The market gapped up around 3% this morning on news of a US government mortgage bailout.  The way they release these things from behind closed doors on a Sunday night assures me the democratic process of our government is all and well (just as it was with Bear Sterns).

Personally, I do not believe the taxpayers should have to pay for the failed conduct of a few very rich guys (who will probably walk away that way too).  All that aside, how do we trade gargantuan gaps and how do we trade our cycle when we are already at an anticipated key level high for the week? There is one answer; very cautiously.

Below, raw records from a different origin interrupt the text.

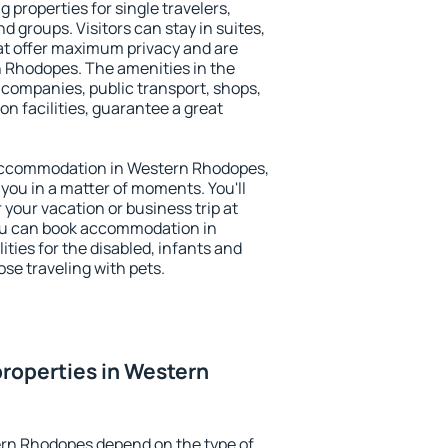
properties for single travelers,
nd groups. Visitors can stay in suites,
at offer maximum privacy and are
Rhodopes. The amenities in the
al companies, public transport, shops,
on facilities, guarantee a great
y accommodation in Western Rhodopes,
 you in a matter of moments. You'll
 your vacation or business trip at
ou can book accommodation in
ties for the disabled, infants and
ose traveling with pets.
roperties in Western
ern Rhodopes depend on the type of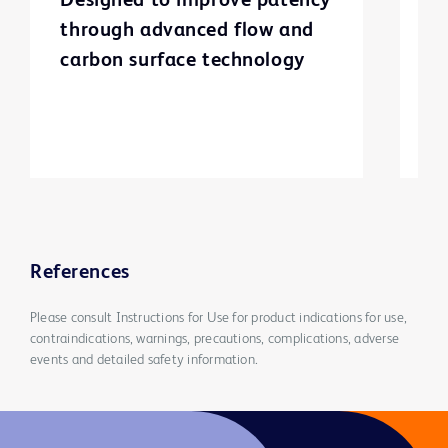
Designed to improve patency
T
through advanced flow and
g
carbon surface technology
c
st
i
a
l
v
References
Please consult Instructions for Use for product indications for use,
contraindications, warnings, precautions, complications, adverse
events and detailed safety information.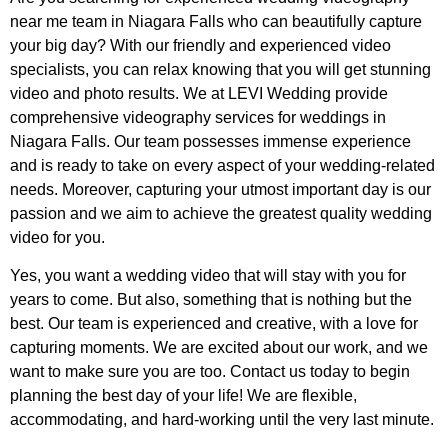
near me team in Niagara Falls who can beautifully capture
your big day? With our friendly and experienced video
specialists, you can relax knowing that you will get stunning
video and photo results. We at LEVI Wedding provide
comprehensive videography services for weddings in
Niagara Falls. Our team possesses immense experience
and is ready to take on every aspect of your wedding-related
needs. Moreover, capturing your utmost important day is our
passion and we aim to achieve the greatest quality wedding
video for you.
Yes, you want a wedding video that will stay with you for
years to come. But also, something that is nothing but the
best. Our team is experienced and creative, with a love for
capturing moments. We are excited about our work, and we
want to make sure you are too. Contact us today to begin
planning the best day of your life! We are flexible,
accommodating, and hard-working until the very last minute.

As I write this (Monday 9/9/2008 shortly after the open) I see that NYSE advancers beat decliners by a staggering 19:1.  This is the strongest breadth reading I believe I have ever seen.  This typically suggests a dramatic change in the mood of the markets.  Of course it will need to settle down a bit first, before continuing.  With that in mind, it is important to watch your risk exposure.  Wild swings are likely to occur as those with short term profits, take it, those who are short run scared, those trading on the bigger time frame jump in on the opportunity.

What typically happens in these cases, is the magnitude of the change is so large and occurred so fast, the majority will be afraid to short into it and longer term buyers will be reluctant to sell.

With that in mind, we do still expect the market to (continue to) follow our forecast this week, but, if you are not already in, take your time and find an area to enter that meets your risk reward needs.